### ENTRIES SHOWN
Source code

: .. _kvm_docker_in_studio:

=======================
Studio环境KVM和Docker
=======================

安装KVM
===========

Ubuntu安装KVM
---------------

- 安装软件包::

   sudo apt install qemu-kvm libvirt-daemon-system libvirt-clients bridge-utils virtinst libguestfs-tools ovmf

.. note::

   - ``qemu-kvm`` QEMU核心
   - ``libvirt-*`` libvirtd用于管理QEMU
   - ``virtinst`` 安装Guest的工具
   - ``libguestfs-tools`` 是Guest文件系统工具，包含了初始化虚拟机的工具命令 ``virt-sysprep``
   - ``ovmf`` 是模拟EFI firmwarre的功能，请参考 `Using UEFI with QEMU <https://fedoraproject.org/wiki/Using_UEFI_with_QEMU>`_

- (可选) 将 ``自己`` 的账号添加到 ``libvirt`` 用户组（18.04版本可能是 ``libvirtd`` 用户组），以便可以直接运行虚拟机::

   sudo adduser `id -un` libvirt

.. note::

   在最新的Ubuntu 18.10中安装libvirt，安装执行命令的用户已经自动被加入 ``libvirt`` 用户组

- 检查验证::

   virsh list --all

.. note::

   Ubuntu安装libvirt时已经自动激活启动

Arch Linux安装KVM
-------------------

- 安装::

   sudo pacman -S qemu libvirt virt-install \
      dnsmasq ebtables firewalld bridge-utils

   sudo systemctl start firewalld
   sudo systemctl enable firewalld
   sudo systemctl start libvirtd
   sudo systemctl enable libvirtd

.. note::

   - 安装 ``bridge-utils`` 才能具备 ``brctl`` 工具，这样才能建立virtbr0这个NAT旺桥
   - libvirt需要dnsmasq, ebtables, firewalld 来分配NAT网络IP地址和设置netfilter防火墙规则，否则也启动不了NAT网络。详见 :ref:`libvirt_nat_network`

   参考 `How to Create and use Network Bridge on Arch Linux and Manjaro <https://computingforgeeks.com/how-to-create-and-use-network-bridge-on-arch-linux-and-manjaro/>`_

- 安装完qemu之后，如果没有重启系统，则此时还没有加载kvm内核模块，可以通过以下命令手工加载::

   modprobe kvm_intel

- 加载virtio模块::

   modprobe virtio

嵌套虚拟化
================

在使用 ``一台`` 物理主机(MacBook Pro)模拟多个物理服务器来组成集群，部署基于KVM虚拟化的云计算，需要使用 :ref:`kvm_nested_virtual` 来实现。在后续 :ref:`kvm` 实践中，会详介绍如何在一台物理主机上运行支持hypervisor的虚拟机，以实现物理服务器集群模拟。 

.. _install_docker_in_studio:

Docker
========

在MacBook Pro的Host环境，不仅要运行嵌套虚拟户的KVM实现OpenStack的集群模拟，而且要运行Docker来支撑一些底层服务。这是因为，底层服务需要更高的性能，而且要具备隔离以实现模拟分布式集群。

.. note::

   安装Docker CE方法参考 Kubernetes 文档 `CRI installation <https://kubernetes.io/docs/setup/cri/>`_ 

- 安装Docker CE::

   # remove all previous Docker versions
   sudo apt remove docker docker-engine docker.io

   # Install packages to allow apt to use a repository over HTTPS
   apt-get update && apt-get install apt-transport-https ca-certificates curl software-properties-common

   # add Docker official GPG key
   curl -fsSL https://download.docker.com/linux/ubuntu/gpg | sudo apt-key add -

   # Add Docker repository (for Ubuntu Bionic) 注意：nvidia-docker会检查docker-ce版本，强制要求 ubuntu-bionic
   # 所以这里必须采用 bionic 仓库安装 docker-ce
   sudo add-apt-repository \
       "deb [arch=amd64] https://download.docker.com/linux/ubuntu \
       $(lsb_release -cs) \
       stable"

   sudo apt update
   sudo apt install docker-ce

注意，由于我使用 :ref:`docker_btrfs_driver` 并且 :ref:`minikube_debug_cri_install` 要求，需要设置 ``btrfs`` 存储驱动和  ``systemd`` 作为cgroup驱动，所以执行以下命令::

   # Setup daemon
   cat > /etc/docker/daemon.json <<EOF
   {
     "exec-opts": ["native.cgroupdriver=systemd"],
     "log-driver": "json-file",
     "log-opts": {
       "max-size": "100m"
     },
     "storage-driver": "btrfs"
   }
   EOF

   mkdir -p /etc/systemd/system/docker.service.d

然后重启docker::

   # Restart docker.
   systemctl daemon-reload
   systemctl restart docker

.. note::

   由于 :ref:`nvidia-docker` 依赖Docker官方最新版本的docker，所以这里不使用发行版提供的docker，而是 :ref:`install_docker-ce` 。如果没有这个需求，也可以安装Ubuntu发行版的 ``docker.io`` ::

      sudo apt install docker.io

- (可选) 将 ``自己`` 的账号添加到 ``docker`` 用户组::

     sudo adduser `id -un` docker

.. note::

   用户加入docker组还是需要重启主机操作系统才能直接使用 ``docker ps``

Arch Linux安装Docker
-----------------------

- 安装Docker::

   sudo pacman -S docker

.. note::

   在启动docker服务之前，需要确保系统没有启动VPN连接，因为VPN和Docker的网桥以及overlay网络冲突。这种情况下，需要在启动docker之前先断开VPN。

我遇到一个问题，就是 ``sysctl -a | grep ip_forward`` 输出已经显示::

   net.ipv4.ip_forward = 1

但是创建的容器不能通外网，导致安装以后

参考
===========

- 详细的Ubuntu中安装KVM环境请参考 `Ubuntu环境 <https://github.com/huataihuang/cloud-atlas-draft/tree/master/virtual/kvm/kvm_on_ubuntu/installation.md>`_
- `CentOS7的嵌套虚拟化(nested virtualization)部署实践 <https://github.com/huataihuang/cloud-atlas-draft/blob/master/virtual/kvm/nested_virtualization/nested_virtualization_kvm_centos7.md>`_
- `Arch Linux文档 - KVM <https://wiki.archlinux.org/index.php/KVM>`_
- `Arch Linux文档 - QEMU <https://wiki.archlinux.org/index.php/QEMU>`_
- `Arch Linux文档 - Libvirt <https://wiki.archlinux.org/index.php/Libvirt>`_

### WHAT THE TASK REQUIRES
Output every record above exactly as it appears.

### ANSWER SPACE
Source code

: .. _kvm_docker_in_studio:

=======================
Studio环境KVM和Docker
=======================

安装KVM
===========

Ubuntu安装KVM
---------------

- 安装软件包::

   sudo apt install qemu-kvm libvirt-daemon-system libvirt-clients bridge-utils virtinst libguestfs-tools ovmf

.. note::

   - ``qemu-kvm`` QEMU核心
   - ``libvirt-*`` libvirtd用于管理QEMU
   - ``virtinst`` 安装Guest的工具
   - ``libguestfs-tools`` 是Guest文件系统工具，包含了初始化虚拟机的工具命令 ``virt-sysprep``
   - ``ovmf`` 是模拟EFI firmwarre的功能，请参考 `Using UEFI with QEMU <https://fedoraproject.org/wiki/Using_UEFI_with_QEMU>`_

- (可选) 将 ``自己`` 的账号添加到 ``libvirt`` 用户组（18.04版本可能是 ``libvirtd`` 用户组），以便可以直接运行虚拟机::

   sudo adduser `id -un` libvirt

.. note::

   在最新的Ubuntu 18.10中安装libvirt，安装执行命令的用户已经自动被加入 ``libvirt`` 用户组

- 检查验证::

   virsh list --all

.. note::

   Ubuntu安装libvirt时已经自动激活启动

Arch Linux安装KVM
-------------------

- 安装::

   sudo pacman -S qemu libvirt virt-install \
      dnsmasq ebtables firewalld bridge-utils

   sudo systemctl start firewalld
   sudo systemctl enable firewalld
   sudo systemctl start libvirtd
   sudo systemctl enable libvirtd

.. note::

   - 安装 ``bridge-utils`` 才能具备 ``brctl`` 工具，这样才能建立virtbr0这个NAT旺桥
   - libvirt需要dnsmasq, ebtables, firewalld 来分配NAT网络IP地址和设置netfilter防火墙规则，否则也启动不了NAT网络。详见 :ref:`libvirt_nat_network`

   参考 `How to Create and use Network Bridge on Arch Linux and Manjaro <https://computingforgeeks.com/how-to-create-and-use-network-bridge-on-arch-linux-and-manjaro/>`_

- 安装完qemu之后，如果没有重启系统，则此时还没有加载kvm内核模块，可以通过以下命令手工加载::

   modprobe kvm_intel

- 加载virtio模块::

   modprobe virtio

嵌套虚拟化
================

在使用 ``一台`` 物理主机(MacBook Pro)模拟多个物理服务器来组成集群，部署基于KVM虚拟化的云计算，需要使用 :ref:`kvm_nested_virtual` 来实现。在后续 :ref:`kvm` 实践中，会详介绍如何在一台物理主机上运行支持hypervisor的虚拟机，以实现物理服务器集群模拟。 

.. _install_docker_in_studio:

Docker
========

在MacBook Pro的Host环境，不仅要运行嵌套虚拟户的KVM实现OpenStack的集群模拟，而且要运行Docker来支撑一些底层服务。这是因为，底层服务需要更高的性能，而且要具备隔离以实现模拟分布式集群。

.. note::

   安装Docker CE方法参考 Kubernetes 文档 `CRI installation <https://kubernetes.io/docs/setup/cri/>`_ 

- 安装Docker CE::

   # remove all previous Docker versions
   sudo apt remove docker docker-engine docker.io

   # Install packages to allow apt to use a repository over HTTPS
   apt-get update && apt-get install apt-transport-https ca-certificates curl software-properties-common

   # add Docker official GPG key
   curl -fsSL https://download.docker.com/linux/ubuntu/gpg | sudo apt-key add -

   # Add Docker repository (for Ubuntu Bionic) 注意：nvidia-docker会检查docker-ce版本，强制要求 ubuntu-bionic
   # 所以这里必须采用 bionic 仓库安装 docker-ce
   sudo add-apt-repository \
       "deb [arch=amd64] https://download.docker.com/linux/ubuntu \
       $(lsb_release -cs) \
       stable"

   sudo apt update
   sudo apt install docker-ce

注意，由于我使用 :ref:`docker_btrfs_driver` 并且 :ref:`minikube_debug_cri_install` 要求，需要设置 ``btrfs`` 存储驱动和  ``systemd`` 作为cgroup驱动，所以执行以下命令::

   # Setup daemon
   cat > /etc/docker/daemon.json <<EOF
   {
     "exec-opts": ["native.cgroupdriver=systemd"],
     "log-driver": "json-file",
     "log-opts": {
       "max-size": "100m"
     },
     "storage-driver": "btrfs"
   }
   EOF

   mkdir -p /etc/systemd/system/docker.service.d

然后重启docker::

   # Restart docker.
   systemctl daemon-reload
   systemctl restart docker

.. note::

   由于 :ref:`nvidia-docker` 依赖Docker官方最新版本的docker，所以这里不使用发行版提供的docker，而是 :ref:`install_docker-ce` 。如果没有这个需求，也可以安装Ubuntu发行版的 ``docker.io`` ::

      sudo apt install docker.io

- (可选) 将 ``自己`` 的账号添加到 ``docker`` 用户组::

     sudo adduser `id -un` docker

.. note::

   用户加入docker组还是需要重启主机操作系统才能直接使用 ``docker ps``

Arch Linux安装Docker
-----------------------

- 安装Docker::

   sudo pacman -S docker

.. note::

   在启动docker服务之前，需要确保系统没有启动VPN连接，因为VPN和Docker的网桥以及overlay网络冲突。这种情况下，需要在启动docker之前先断开VPN。

我遇到一个问题，就是 ``sysctl -a | grep ip_forward`` 输出已经显示::

   net.ipv4.ip_forward = 1

但是创建的容器不能通外网，导致安装以后

参考
===========

- 详细的Ubuntu中安装KVM环境请参考 `Ubuntu环境 <https://github.com/huataihuang/cloud-atlas-draft/tree/master/virtual/kvm/kvm_on_ubuntu/installation.md>`_
- `CentOS7的嵌套虚拟化(nested virtualization)部署实践 <https://github.com/huataihuang/cloud-atlas-draft/blob/master/virtual/kvm/nested_virtualization/nested_virtualization_kvm_centos7.md>`_
- `Arch Linux文档 - KVM <https://wiki.archlinux.org/index.php/KVM>`_
- `Arch Linux文档 - QEMU <https://wiki.archlinux.org/index.php/QEMU>`_
- `Arch Linux文档 - Libvirt <https://wiki.archlinux.org/index.php/Libvirt>`_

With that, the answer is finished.